Nearly a quarter of a million foreign drivers have evaded the Dartford Crossing automated toll in first four months since booths were scrapped
- Traditional cash toll-booths were scrapped in November last year
- Now around 1,900 foreign drivers a day are failing to pay the £2.50 toll
- Highways England has no powers to force foreign drivers to pay
- British car drivers who fail to pay the toll face fines of up to £105
Nearly a quarter of a million foreign drivers using the M25 Dartford Crossing have evaded the controversial new automated toll – while UK drivers who do the same face hefty fines through the post, new figures reveal.
The 227,805 foreign vehicles which failed to pay during the new toll system’s first four months of operation – at the rate of nearly 2,000 per day - account for a quarter of all foreign cars and lorries going through the two Dartford Tunnels or across the Queen Elizabeth Bridge since the new free-flow Dart charge came into operation on November 30.
The figures show that almost as many foreign drivers are evading the toll as British drivers are being chased and fined for doing the same since the traditional cash toll-booths and traditional barriers were scrapped.
Toll dodgers: 227,805 foreign vehicles have failed to pay during the Dartford Crossing toll system’s first four months of operation
British car drivers who fail to sign up to pay the automated £2.50 toll face fines of up to £105. But foreign drivers are so far getting away scot free.

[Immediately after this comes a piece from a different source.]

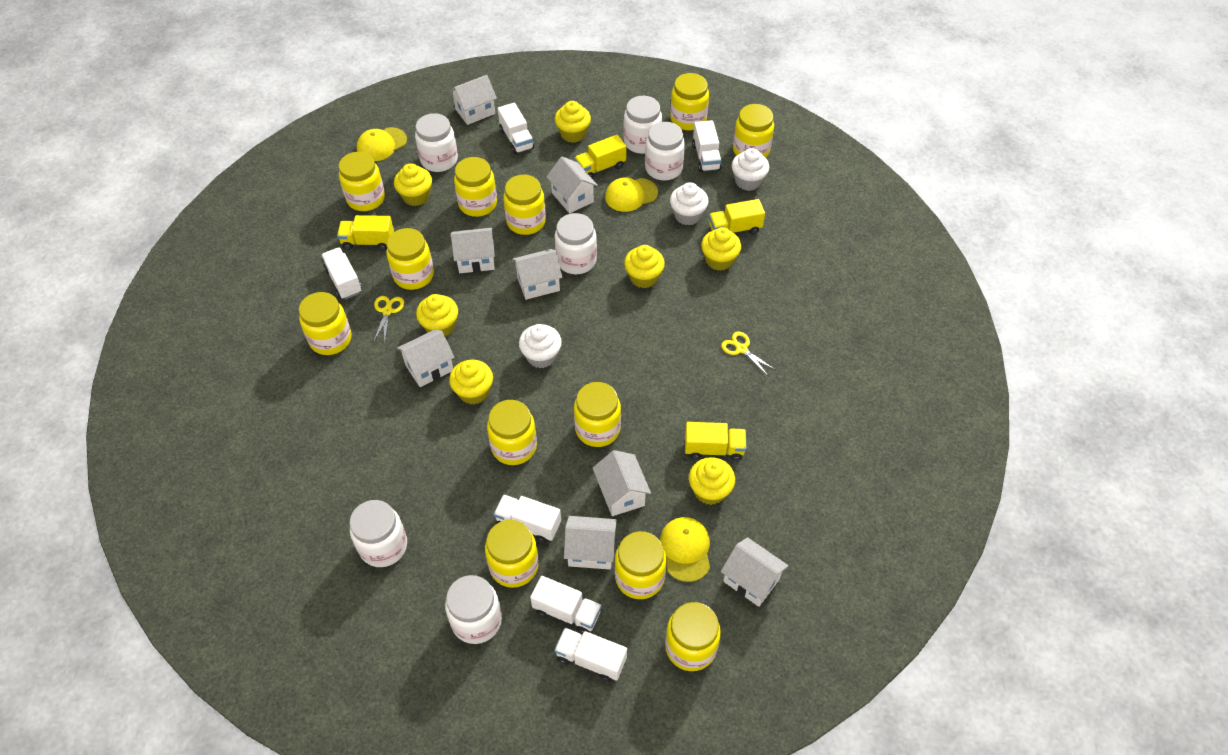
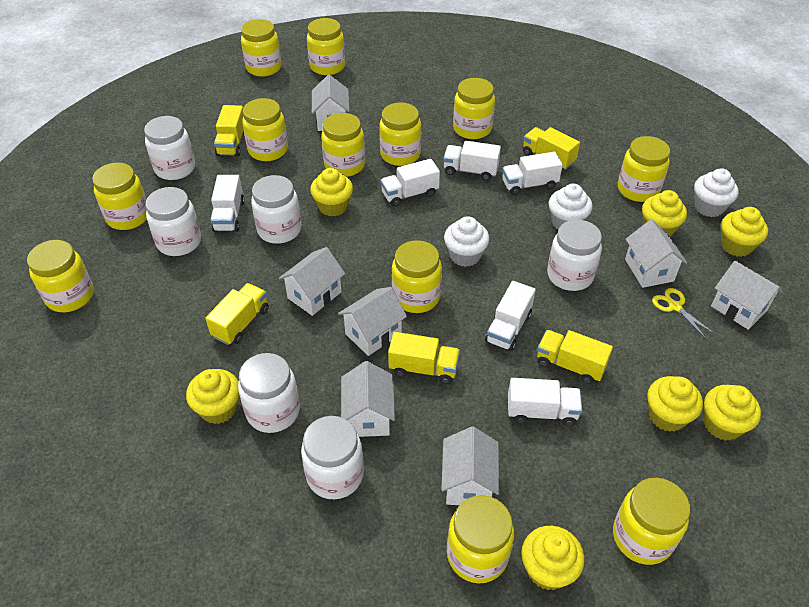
white house: [397,329,455,387] [449,75,497,125] [451,228,495,273] [512,249,562,300] [546,157,598,214] [564,516,617,570] [593,450,651,516] [721,537,789,607] = 8 -> [279,247,345,316] [312,75,349,131] [338,287,407,356] [341,361,395,437] [441,427,499,505] [625,220,687,288] [711,261,783,330] = 7
yellow cap: [357,127,407,161] [605,177,658,212] [660,517,710,582] = 3 -> none = 0
yellow scissors: [374,296,404,341] [721,331,775,376] = 2 -> [652,288,715,339] = 1
yellow truck: [337,215,394,250] [574,135,627,179] [685,422,747,461] [709,199,765,234] = 4 -> [205,283,269,345] [214,105,244,157] [388,332,460,384] [523,127,580,170] [537,330,613,384] = 5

Now drivers must register their vehicles online, by telephone or post - in the same way they pay for the London Congestion charge– with 18 number-plate recognition cameras policing the free-flow system and sending out penalty charge notices to UK drivers.
The statistics emerged from a Freedom of Information request to Highways England which oversees the new system on the M25.
They show that a total of 864,438 vehicles using the crossing were of foreign origin. The 227,805 non-payers represent more than a quarter (26 per cent) of the total foreign vehicles, of which a quarter were lorries.
Overall just under 14 million vehicles (13,993,470) have used the crossing during the chargeable hours of the automated toll in the period since it opened on November 30 last year to March 31 this year.
The traditional toll booths were scrapped in November last year
Of these, 357,162 have been fined for non-payment – 2.5 per cent of the total. Some 12.8million did pay (12,836,511).
Highways England insisted that no foreign fines have been ‘written off.’ However it has no powers to force foreign drivers to pay.
It noted that the 26 per cent of foreign vehicles that failed to pay the charge represented ‘less than two per cent of the total vehicle passages during this period.’
Analysis of postcodes show that travellers from as far afield as Lands End to John O’Groats use the M25 crossing.
Professor Stephen Glaister, director of the RAC Foundation, said: ‘The price of removing the toll barriers and cutting congestion was always going to include people avoiding the charge.
‘But was anyone expecting 1,900 foreign vehicles a day to evade payment? The numbers beg the question whether visiting drivers disembarking at the Channel ports are getting enough information on how to pay the charge.
‘It must be easier to improve signage than send debt collectors across the continent and beyond to chase non-payers when they are already back home.”
Professor Glaister said: ‘At one stage there was talk of making non-payers settle their debts at places like Dover before they were allowed to leave the country.
'After all, in places like France, errant motorists from abroad have to pay speeding fines on the spot.’
The M25’s Dartford crossing over the Thames is used by up to 50 million vehicles a year at a rate of up to 170,000 a day.
If a car driver fails in time to pay the new £2.50 toll – an 25 per cent increase on the earlier level of £2.00– he or she will be fined automatically up to £105.
Failure to pay online or by phone by midnight of the following day will, when ‘free-flow’ goes live, result in a penalty charge of £35 if paid within 14 days, £70 up to 28 days and £105 thereafter.
Highways England insisted it was seeking to pursue foreign non-payers of the toll by instructing debt-collecting agencies on the Continent to retrieve where possible the unpaid charges, even though these are civil and not criminal cases and therefore exceptionally and expensive to follow up.
Nigel Gray, Dart Charge project director insisted: ‘It is simply not true that foreign drivers are getting off scot free. We have enforcement arrangements across Europe, and have already passed nearly 60,000 cases to our European debt recovery agent for collection.‘
He added: ’What these figures show is that the vast majority of drivers are paying their Dart Charge, and that non-payment is being followed up appropriately.
‘We understand that Dart Charge is a significant change, and we are working hard to strike the right balance between being absolutely clear that drivers need to pay the charge while giving people the maximum opportunity to avoid a penalty.’